┌─ Text for analysis

An example of a reflective pavement was presented by Qin and Hiller [11], who investigated how different pavement properties influenced pavement temperatures and the effect on urban heat islands. They used an energy balance method to model the heat exchange at the pavement’s surface. Similar to Williamson’s [24] model, their model accounts for incoming solar radiation and energy loss through convection, conduction and radiation. However, Qin and Hiller’s [11] model also accounts for energy loss by means of evaporation. This allowed them to investigate the energy partition in relation to the development of cool pavement systems. They found that most of the absorbed energy is released as latent heat and long-wave radiation, particularly during the summer months, and so concluded that increasing the surface albedo and “enhancing the evaporative flux” was effective in reducing the latent heat and thus creating cool pavements.

An example of a thermally modified pavement was presented by Chen et al., who proposed an analytical approach to evaluate temperature profiles of thermally modified asphalt pavements as well as their effect on urban heat islands [37]. The proposed model is based on Green’s function to predict temperatures within a multi-layered pavement system and was validated with outdoor field experiments. They were able to reduce pavement temperatures at various depths by increasing the pavement surface albedo, which had the effect of increasing the heat output intensity during the day and reducing it during the night. They found that combining a highly conductive surface material and base course showed the best thermal performance to alleviate the effect of UHI by reducing the pavement’s overall maximum heat output intensity.

Adebayo demonstrated how different land uses generate different microclimates in Nigeria [38]. This was attributed to the complex interaction of incident solar radiation with surface materials and corresponding thermal properties. It was also argued that the interpolation techniques used for most “heat island” isoline maps are not ideal for modelling urban heat islands because the land use between known points is often overlooked with traditional approaches. This highlights the importance of the local terrain and climate knowledge for producing representative temperature maps.

There are hotspots within urban areas that are more susceptible to heat islands than other regions, as demonstrated through various studies in Africa [38,39,40]. This may need to be taken into consideration during the material selection of the asphalt mix design process, and a 6 °C difference between urban and city air temperatures could warrant a higher PG bitumen for certain metropolitan areas. In order to account for this, the data source needs to be at a high enough resolution and of sufficient quantity to capture the effect of urban heat islands.

Multiple climatic factors and material properties need to be considered for accurate pavement temperature prediction, as demonstrated above. Obtaining an extremely precise output is not always possible and, depending on the application, not necessary. However, certain considerations that significantly affect the pavement temperatures (such as albedo and the transmission co-efficient of unit air mass, which is dependent on the cloud cover and zenith angle) need to be considered for the development of pavement temperature maps. Another aspect that may warrant further investigation is the influence of air pollutants on incoming solar radiation, especially in densely populated urban areas. For instance, Peters et al. found a reduction of about 11.5% for incoming solar radiation for PV panels in Delhi as a result of air pollution [41]. A similar investigation was conducted in 16 other countries and found insolation reductions between 2.0% and 9.1% depending on the city.

└─
┌─ Source data

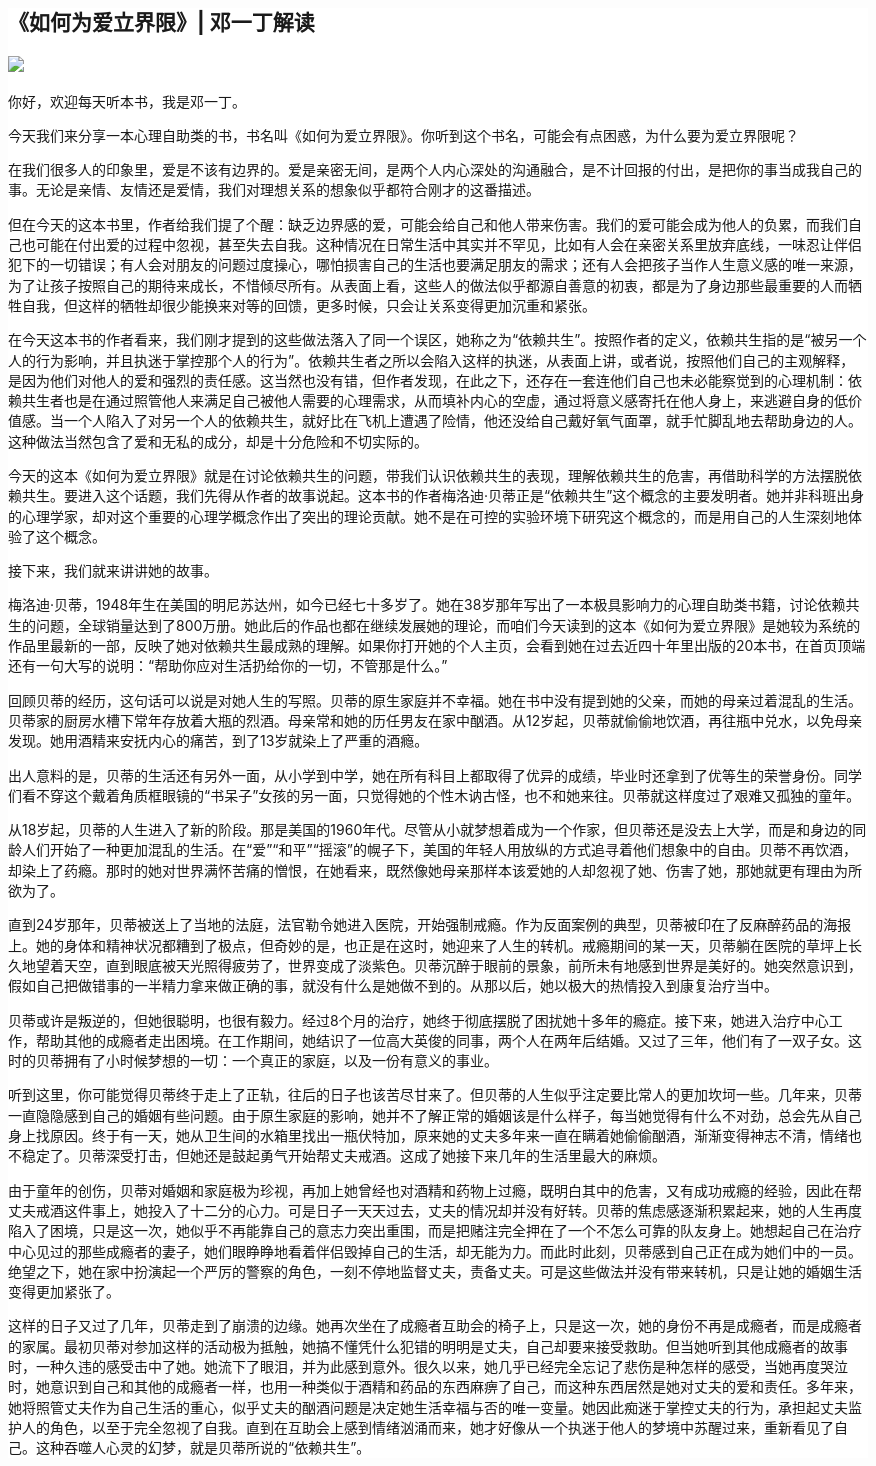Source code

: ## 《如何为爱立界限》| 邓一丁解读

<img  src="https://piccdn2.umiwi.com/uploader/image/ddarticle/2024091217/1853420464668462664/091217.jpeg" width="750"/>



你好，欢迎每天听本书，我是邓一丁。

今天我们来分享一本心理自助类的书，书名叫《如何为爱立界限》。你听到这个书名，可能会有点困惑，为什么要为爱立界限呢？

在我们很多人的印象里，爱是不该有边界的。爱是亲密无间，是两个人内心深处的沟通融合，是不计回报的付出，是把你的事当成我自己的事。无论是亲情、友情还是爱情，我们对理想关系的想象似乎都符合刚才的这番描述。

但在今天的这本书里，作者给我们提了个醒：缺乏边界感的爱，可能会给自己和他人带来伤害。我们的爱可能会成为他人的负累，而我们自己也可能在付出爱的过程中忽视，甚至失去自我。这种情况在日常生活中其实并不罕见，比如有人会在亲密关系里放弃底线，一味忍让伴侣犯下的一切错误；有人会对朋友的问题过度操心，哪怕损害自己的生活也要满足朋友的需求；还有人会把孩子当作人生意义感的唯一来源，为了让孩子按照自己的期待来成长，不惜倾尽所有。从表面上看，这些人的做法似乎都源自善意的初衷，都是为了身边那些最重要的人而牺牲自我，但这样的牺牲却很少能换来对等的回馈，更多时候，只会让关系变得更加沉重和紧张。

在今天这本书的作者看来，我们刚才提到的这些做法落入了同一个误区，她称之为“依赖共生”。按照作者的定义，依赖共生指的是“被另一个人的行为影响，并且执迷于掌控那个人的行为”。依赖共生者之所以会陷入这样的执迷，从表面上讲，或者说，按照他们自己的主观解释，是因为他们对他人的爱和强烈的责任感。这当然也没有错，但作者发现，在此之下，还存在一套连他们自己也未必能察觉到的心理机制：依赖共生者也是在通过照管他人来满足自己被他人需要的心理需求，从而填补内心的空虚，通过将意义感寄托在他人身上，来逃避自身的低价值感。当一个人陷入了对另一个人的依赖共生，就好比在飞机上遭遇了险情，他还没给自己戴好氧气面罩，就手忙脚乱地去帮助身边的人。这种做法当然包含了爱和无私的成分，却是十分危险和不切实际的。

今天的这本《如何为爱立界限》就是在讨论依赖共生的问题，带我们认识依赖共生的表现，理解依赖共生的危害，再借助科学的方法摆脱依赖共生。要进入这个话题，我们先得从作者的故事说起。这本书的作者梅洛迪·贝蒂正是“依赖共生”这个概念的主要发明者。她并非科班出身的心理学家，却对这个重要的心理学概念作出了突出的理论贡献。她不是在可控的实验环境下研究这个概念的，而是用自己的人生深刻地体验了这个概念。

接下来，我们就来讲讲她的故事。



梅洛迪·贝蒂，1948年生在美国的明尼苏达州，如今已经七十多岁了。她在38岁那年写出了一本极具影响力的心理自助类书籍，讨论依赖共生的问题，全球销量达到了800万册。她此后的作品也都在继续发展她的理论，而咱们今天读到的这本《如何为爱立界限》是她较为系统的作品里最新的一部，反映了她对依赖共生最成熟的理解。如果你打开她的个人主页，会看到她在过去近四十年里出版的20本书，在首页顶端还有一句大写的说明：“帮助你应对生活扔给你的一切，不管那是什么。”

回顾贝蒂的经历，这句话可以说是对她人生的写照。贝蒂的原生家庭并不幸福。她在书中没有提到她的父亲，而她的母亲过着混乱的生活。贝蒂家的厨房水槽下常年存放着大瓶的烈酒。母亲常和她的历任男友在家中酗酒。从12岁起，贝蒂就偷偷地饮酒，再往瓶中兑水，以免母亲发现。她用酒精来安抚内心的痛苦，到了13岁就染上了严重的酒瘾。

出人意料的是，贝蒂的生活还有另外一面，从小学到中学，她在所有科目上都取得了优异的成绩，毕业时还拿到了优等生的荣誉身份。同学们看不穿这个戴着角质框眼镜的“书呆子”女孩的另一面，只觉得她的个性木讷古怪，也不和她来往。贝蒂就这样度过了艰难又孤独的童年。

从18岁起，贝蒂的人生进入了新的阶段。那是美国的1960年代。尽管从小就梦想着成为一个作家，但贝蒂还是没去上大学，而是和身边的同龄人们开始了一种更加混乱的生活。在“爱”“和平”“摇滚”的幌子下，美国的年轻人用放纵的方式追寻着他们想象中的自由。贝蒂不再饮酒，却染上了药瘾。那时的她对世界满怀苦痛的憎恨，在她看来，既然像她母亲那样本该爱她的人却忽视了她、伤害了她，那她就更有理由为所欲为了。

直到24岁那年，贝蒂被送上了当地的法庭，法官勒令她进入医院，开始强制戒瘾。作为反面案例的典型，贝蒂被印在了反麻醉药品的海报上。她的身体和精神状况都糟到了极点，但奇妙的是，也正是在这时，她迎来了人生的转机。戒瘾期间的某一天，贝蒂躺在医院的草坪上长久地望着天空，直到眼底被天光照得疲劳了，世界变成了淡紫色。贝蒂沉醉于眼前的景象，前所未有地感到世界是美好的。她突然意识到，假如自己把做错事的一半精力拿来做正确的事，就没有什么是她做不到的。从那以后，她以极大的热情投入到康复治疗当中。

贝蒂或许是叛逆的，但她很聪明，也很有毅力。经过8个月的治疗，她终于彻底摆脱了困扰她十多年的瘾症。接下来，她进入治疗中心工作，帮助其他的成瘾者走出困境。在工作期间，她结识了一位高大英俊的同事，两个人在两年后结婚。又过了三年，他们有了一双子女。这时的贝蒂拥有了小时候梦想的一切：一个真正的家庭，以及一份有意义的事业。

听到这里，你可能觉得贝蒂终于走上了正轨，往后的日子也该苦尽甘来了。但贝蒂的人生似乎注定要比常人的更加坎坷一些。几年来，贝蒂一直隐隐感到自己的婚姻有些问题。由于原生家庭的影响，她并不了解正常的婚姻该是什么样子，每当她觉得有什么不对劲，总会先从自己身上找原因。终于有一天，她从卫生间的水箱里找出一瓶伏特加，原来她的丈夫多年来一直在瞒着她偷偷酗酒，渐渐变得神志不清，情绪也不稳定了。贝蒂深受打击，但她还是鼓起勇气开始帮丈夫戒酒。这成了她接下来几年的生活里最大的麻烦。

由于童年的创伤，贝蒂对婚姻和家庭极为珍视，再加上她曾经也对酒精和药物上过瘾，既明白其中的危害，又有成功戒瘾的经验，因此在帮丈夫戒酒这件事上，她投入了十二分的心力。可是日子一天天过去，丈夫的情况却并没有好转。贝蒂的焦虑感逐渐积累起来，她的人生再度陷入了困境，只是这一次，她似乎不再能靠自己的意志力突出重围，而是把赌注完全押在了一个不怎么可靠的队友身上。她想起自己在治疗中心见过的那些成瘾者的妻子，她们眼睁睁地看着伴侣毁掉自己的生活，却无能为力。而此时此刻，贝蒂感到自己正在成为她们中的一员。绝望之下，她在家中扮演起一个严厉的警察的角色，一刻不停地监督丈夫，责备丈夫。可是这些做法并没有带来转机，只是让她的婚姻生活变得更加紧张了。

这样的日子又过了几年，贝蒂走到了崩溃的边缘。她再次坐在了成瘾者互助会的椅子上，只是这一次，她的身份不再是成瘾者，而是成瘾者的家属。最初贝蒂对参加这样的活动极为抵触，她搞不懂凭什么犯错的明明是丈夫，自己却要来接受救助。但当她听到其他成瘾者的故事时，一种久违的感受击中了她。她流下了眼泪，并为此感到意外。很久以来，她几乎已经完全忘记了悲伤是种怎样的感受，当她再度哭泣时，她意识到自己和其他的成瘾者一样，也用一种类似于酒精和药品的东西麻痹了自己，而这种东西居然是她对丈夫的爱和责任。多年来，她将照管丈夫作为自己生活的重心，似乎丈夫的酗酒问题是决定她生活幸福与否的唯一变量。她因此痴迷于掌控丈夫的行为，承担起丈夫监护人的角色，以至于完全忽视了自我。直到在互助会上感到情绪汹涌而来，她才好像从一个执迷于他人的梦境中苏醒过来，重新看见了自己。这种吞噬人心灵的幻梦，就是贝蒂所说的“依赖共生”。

└─
┌─ Source data

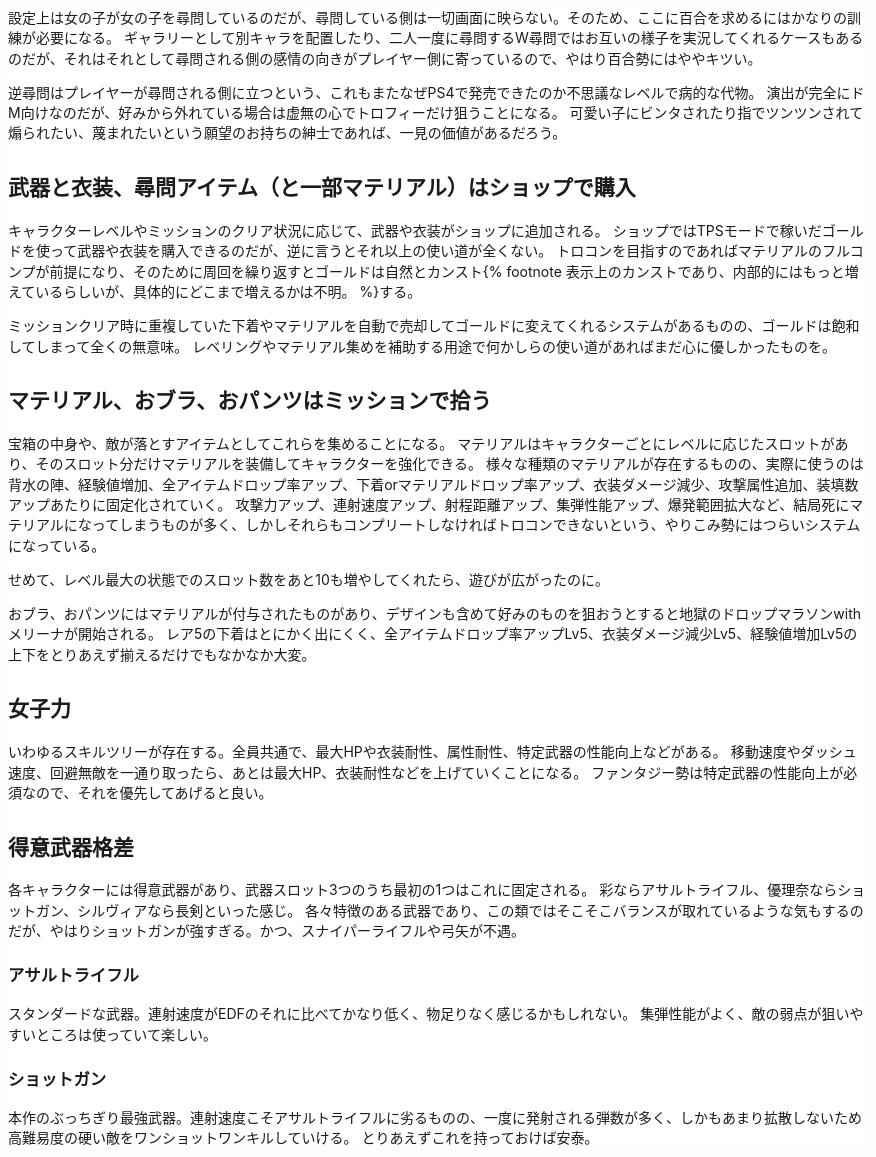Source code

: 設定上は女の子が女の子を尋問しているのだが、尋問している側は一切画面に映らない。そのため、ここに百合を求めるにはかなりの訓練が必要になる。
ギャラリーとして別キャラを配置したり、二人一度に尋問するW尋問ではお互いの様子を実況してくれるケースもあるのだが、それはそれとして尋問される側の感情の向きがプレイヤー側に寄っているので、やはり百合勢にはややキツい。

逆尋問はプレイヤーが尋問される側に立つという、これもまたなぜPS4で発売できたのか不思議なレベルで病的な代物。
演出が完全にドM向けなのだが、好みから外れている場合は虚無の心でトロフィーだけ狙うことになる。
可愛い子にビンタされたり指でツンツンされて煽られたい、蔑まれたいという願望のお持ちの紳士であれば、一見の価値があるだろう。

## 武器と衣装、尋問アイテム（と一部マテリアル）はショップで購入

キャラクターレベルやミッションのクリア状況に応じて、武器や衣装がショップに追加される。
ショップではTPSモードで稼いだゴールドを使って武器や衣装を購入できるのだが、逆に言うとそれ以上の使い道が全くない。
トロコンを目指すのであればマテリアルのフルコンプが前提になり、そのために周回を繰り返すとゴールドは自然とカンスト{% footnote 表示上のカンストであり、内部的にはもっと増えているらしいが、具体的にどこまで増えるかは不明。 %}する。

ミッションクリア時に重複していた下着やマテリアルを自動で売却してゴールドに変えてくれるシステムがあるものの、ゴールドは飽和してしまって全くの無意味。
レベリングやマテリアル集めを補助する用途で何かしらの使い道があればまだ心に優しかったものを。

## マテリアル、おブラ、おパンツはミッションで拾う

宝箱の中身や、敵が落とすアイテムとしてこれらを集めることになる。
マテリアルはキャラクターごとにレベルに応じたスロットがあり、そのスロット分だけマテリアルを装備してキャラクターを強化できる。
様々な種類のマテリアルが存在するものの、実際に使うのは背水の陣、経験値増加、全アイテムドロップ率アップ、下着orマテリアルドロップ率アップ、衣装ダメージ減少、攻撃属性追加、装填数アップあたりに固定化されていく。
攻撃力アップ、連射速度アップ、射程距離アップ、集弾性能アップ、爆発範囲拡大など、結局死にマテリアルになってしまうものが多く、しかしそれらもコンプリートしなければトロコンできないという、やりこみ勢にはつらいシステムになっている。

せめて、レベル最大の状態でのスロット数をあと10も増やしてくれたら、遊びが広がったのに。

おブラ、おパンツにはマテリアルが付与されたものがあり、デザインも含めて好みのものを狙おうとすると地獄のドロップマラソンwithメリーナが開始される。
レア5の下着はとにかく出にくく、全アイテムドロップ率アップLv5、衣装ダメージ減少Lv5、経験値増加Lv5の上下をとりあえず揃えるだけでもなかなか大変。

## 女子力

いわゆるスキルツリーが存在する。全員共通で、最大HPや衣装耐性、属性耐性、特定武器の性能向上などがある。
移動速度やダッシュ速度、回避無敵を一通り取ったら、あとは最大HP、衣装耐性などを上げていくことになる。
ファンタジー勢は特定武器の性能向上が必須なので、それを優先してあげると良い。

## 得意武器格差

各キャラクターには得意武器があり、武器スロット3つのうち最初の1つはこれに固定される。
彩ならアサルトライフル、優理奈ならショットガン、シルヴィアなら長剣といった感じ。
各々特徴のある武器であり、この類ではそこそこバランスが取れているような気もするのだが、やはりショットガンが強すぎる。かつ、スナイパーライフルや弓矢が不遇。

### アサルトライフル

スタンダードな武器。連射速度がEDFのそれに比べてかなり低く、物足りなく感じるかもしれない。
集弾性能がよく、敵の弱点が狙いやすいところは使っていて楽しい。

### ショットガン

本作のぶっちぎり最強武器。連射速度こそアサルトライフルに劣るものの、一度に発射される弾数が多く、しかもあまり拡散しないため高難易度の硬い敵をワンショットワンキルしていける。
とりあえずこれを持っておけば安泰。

└─
┌─ Source data

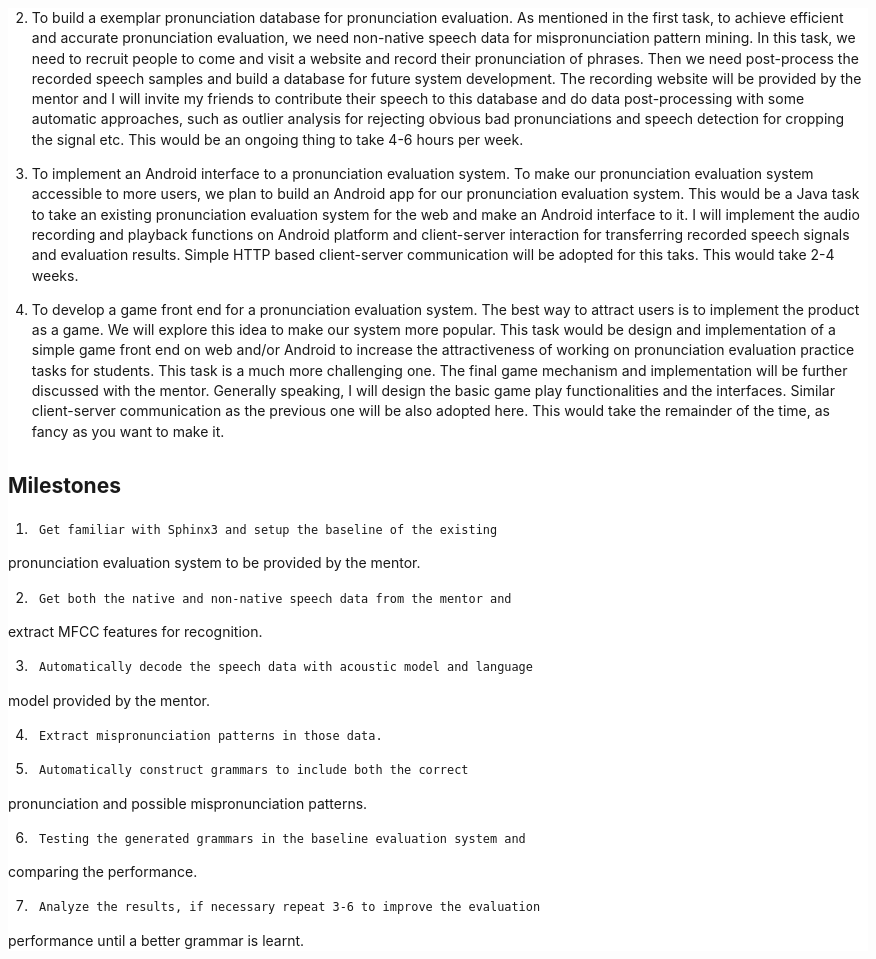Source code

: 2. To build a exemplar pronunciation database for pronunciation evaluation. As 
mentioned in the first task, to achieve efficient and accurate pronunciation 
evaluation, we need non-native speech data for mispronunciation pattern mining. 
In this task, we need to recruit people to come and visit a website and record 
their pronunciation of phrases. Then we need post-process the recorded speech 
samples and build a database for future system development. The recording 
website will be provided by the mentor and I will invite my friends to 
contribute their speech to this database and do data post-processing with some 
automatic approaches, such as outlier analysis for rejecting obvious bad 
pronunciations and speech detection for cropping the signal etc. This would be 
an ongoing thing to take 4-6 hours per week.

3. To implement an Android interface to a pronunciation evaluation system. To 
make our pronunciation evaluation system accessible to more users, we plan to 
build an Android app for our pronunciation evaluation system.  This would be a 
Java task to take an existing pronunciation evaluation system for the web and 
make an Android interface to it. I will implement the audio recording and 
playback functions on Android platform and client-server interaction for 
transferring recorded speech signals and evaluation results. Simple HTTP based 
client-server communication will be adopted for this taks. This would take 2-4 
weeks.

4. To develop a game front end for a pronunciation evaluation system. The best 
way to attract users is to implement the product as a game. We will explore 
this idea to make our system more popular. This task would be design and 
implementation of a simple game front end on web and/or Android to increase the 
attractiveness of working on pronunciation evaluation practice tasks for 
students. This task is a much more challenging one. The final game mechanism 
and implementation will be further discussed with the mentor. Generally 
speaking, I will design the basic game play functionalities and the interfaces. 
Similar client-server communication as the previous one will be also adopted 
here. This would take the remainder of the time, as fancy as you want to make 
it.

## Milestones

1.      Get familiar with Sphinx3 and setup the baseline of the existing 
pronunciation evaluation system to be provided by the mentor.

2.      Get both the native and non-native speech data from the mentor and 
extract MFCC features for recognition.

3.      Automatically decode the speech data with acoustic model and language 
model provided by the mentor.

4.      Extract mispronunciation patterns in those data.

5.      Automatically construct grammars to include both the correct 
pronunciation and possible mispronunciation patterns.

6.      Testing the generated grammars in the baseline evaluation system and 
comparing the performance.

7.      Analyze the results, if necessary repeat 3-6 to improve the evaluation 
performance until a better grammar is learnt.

└─

**Apply what you read:**
A. Duplicate the pavement temperature text from "Adebayo demonstrated how" up to and including "representative temperature maps.".
B. Write the next part of the pavement temperature text, picking up after its final sentence.
The entries can be left aside.

**Answers to the exercise:**
A.
Adebayo demonstrated how different land uses generate different microclimates in Nigeria [38]. This was attributed to the complex interaction of incident solar radiation with surface materials and corresponding thermal properties. It was also argued that the interpolation techniques used for most “heat island” isoline maps are not ideal for modelling urban heat islands because the land use between known points is often overlooked with traditional approaches. This highlights the importance of the local terrain and climate knowledge for producing representative temperature maps.

B.
UHI may be detectable from weather data if there are enough active weather stations within a built-up metropolitan area that are used in producing temperature maps. However, this is often not the case, especially when the operating weather stations are limited and few compared to high resolution weather data from satellite or re-analysis models.

Temperature maps showing the spatial distribution of pavement temperatures across the city of Tshwane, South Africa, were produced during this investigation using UHI weather data. The dataset was provided at a 1-km resolution within the city’s boundary. The 7-day hottest pavement temperatures were calculated according to the Viljoen [18] algorithms for the period between 2007 and 2017, and the 97.5th percentile of the data set is shown in Figure 11.

The temperature contours are consistent with previous findings for maximum temperatures in the period 2000–2020 [42], where the spatial temperature distribution in Figure 11 can now be observed at a higher resolution at a municipal planning scale. It is also observed that the temperature contour for a PG 58 is slowly moving south in comparison to the maximum temperature map used in the national specification for PG bitumen in South Africa [43]. This is indicative of the city’s warming climate over time, considering that the UHI data used for the study are more recent than those used to develop the specification.

During the analysis, the effect of UHI was more detectable in the minimum pavement temperatures compared to the maximum pavement temperatures. The minimum pavement temperature map is shown in Figure 12.

From the analysis, relatively high minimum pavement temperatures for the city were noted in comparison to the pavement temperature maps for the period 2000–2020, where a previous study [42] illustrates a minimum pavement temperature classification of PG 2 for the Tshwane area, whereas the temperatures calculated using the UHI data show that the city is classified as a PG 8 region, with the exception of the hotspots that warrant a PG 12 minimum pavement temperature binder.

Three hotspots were detected for the city, namely within Planning Regions 1, 2 and 3, which are among the most densely populated regions. The most densely populated region is Region 1, which is situated in the North-West corner of the city’s jurisdiction and accommodates 811,570 (28%) residents out of a population of 2,921,488, according to the 2011 census. The region has 28 wards and includes Soshanguve, Mabopane, Winterveld, Ga-Rankuwa and Pretoria North, as well as a provincial road (R80) which is a Class 1 primary metropolitan distributor for that location.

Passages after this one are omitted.